Ce garçon avait les cheveux bruns et ondulés, un polo gris et des baskets aux pieds.

Il n'avait aucune idée de ce qu'il faisait là, ni ne savait depuis combien de temps il était ici. Il continua d'avancer vers la lumière, dans le fond de cette grande salle. Il percevait vaguement du bruit, de la musique. Le garçon regarda autour de lui et voulut interroger une personne qui paraissait se tenir à ses côtés, mais aucun son ne sortit de sa gorge.

La tête lui tournait, son corps était lourd, tellement lourd.

Une chorale se mit à chanter, il tourna les yeux vers elle. S'il avait du mal à entendre ces voix, il lui sembla qu'il les sentait résonner en lui, telle une onde à la surface de l'eau. Alors il considéra peu à peu les gens autour. Debout pour la plupart, droits et habillés en noir, les visages fermés.

Personne ne semblait faire attention à lui, tous regardaient droit devant eux . Le garçon suivit leurs regards, un prêtre en tenue liturgique se tenait debout derrière l'autel. À sa robe mauve, le garçon comprit qu'il était à un enterrement.

Le prêtre, la voix déformée par un micro mal réglé, s'agitait. Mais le garçon ne comprenait aucun mot. Il continua d'avancer sans que personne ne le voie. Au milieu de l'autel, parmi les guirlandes et les couronnes de fleurs, il remarqua un petit portrait en noir et blanc.

Sur la photo, c'était lui.

Le garçon comprit qu'il était mort, et que l'instant auquel il assistait était son propre enterrement.

Il ne ressentit rien, ne poussa même pas un soupir. La photo était avantageuse. Le garçon se tourna et observa les visages.

Il lui sembla reconnaître des adultes, des professeurs, des camarades de classe. Il vit deux rangées de jeunes aux yeux remplis de larmes, portant un maillot dont il connaissait les couleurs. C'était celles de son équipe de tennis.

Le garçon fronça les sourcils : il se rappelait de son équipe de tennis, mais lui- même, qui était-il ?

Il essaya d'écouter à nouveau le sermon du prêtre, ou de voir quelque chose. Mais sa vue et son ouïe restaient faibles. Tous ces gens paraissaient si loin qu'il lui était impossible de distinguer clairement leurs gestes. En se dirigeant vers un homme au visage grave, il hésita. Il voulut lui demander poliment qui il était en lui tapant discrètement sur l'épaule, mais sa main translucide passa au travers.
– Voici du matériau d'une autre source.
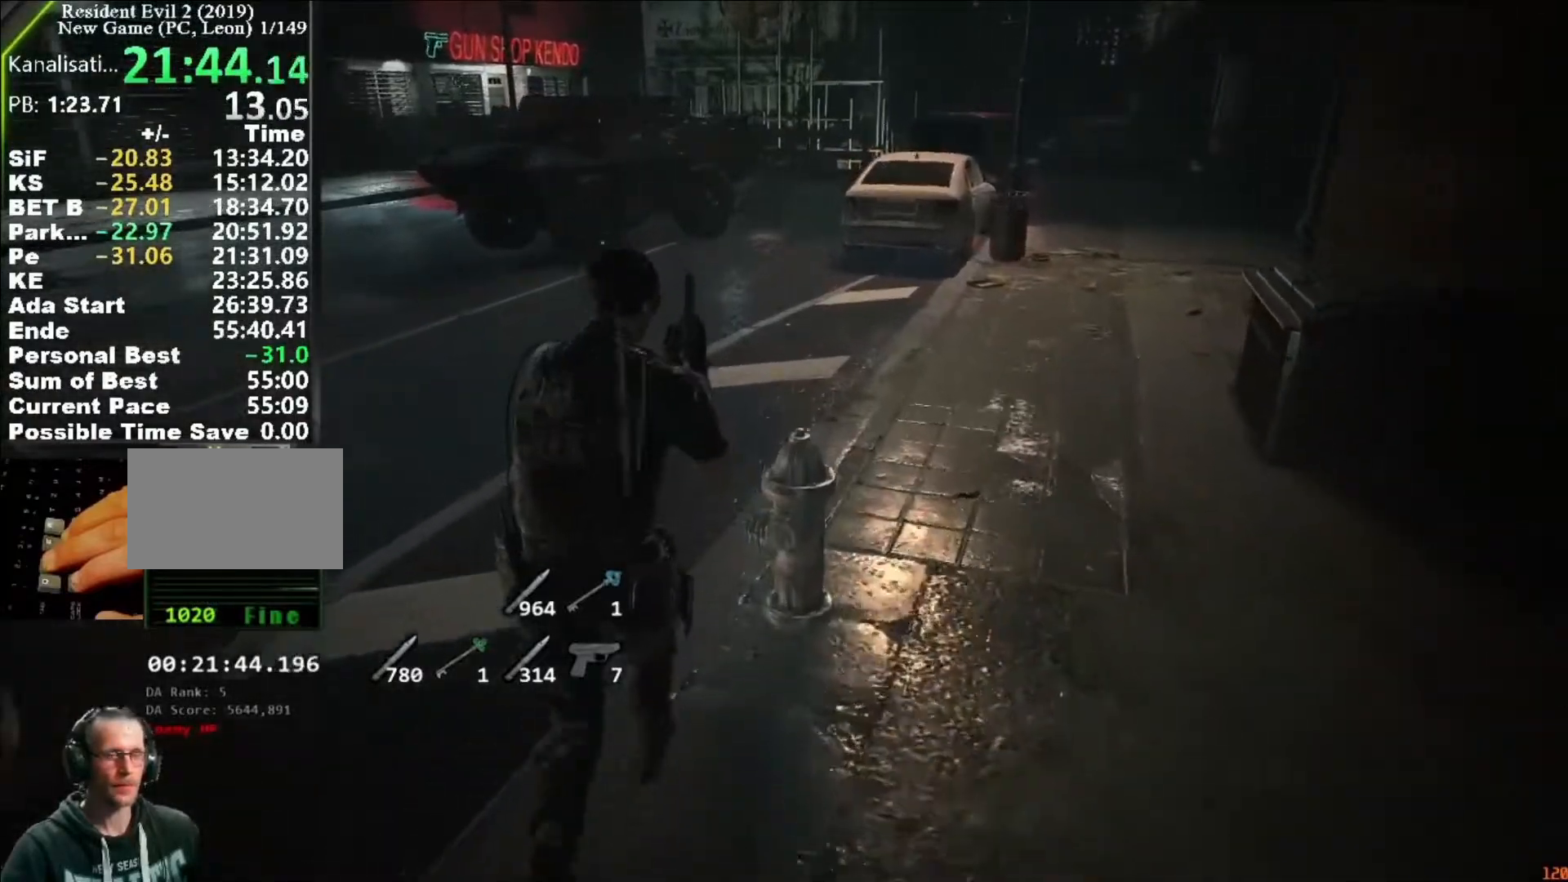
{"keys": ["shift", "w"], "mouse": [], "events": []}
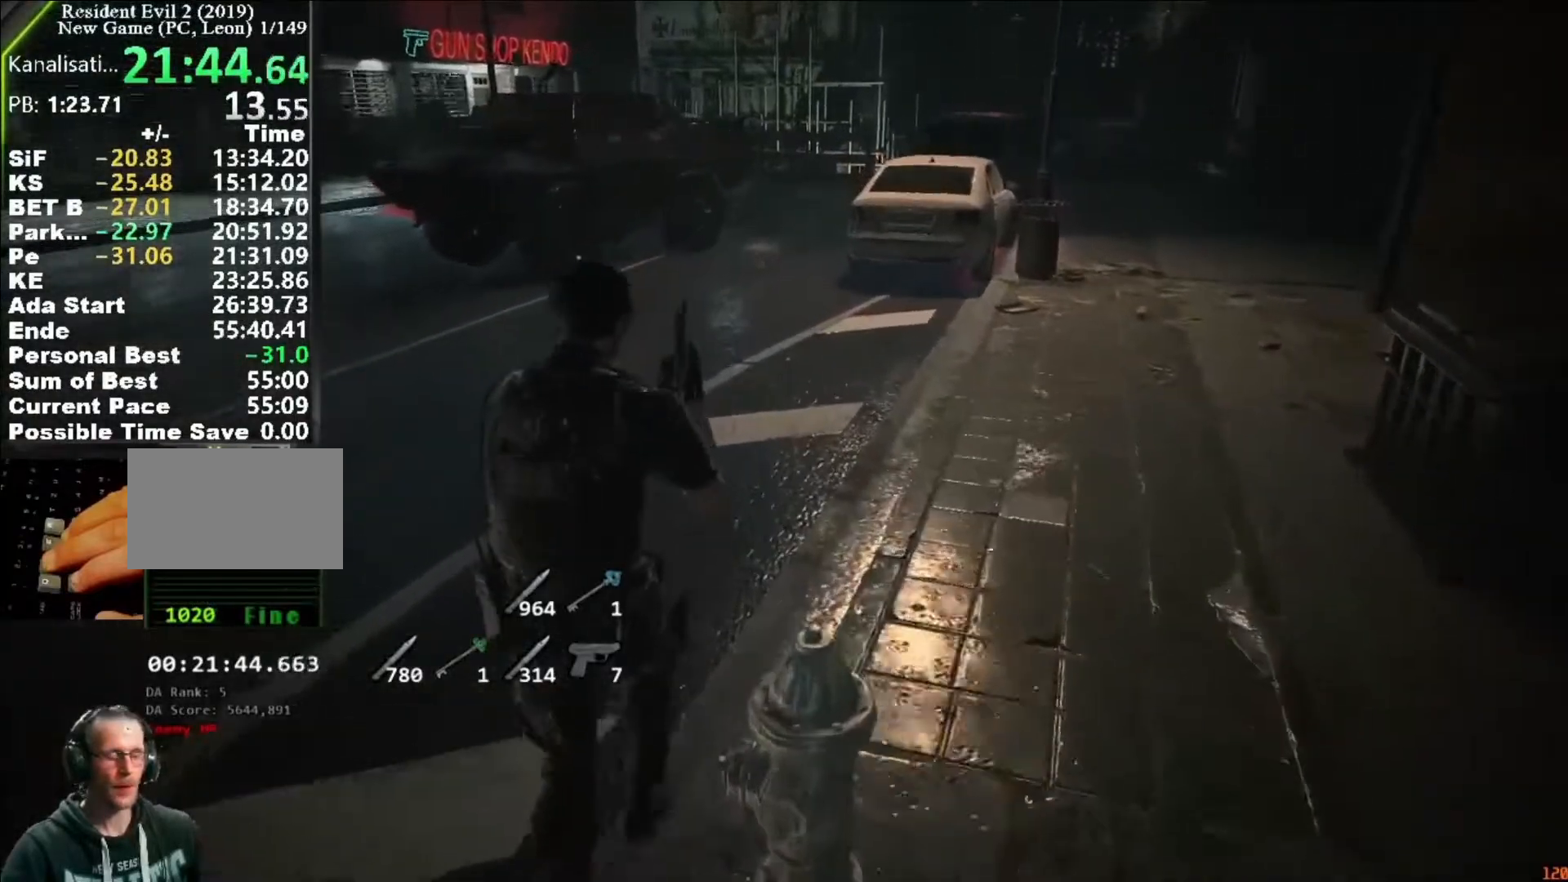
{"keys": ["shift", "w"], "mouse": [], "events": []}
Encore une fois, il ne ressentit rien. Il était mort.

Il recula, observant sa main qui reflétait doucement la lumière du jour et trouva cela joli à regarder. En levant son bras, il remarqua un poids autour de son poignet. C'était une grosse gourmette en argent, large et oxydée, désuète et trop grande pour lui. Une gourmette d'homme, sans doute un cadeau.

Le garçon regarda les caractères du bracelet, et fit un effort intense pour les lire. Écrites en attaché, les lettres semblaient emmêlées. Approchant le plus possible la gourmette de sa vue trouble, il déchiffra. Charles.

« Charles..., murmura-t-il, Charles... »

La voix du prêtre se tut, pour laisser à nouveau place à la chorale. Le chant s'éleva encore et se percuta en échos sur les murs pour enfin rebondir sur lui.

« Livre de Job, Chapitre quatorze, verset dix à quinze. » marmonna le garçon sans même se souvenir du sens de ses paroles.

Il se redressa et se dirigea doucement vers les deux grandes portes ouvertes de l'entrée de la chapelle.

Le soleil éclatant ne l'éblouit pas, il avança sans prêter attention aux personnes qui attendaient dehors, puis se mit à errer dans le cimetière.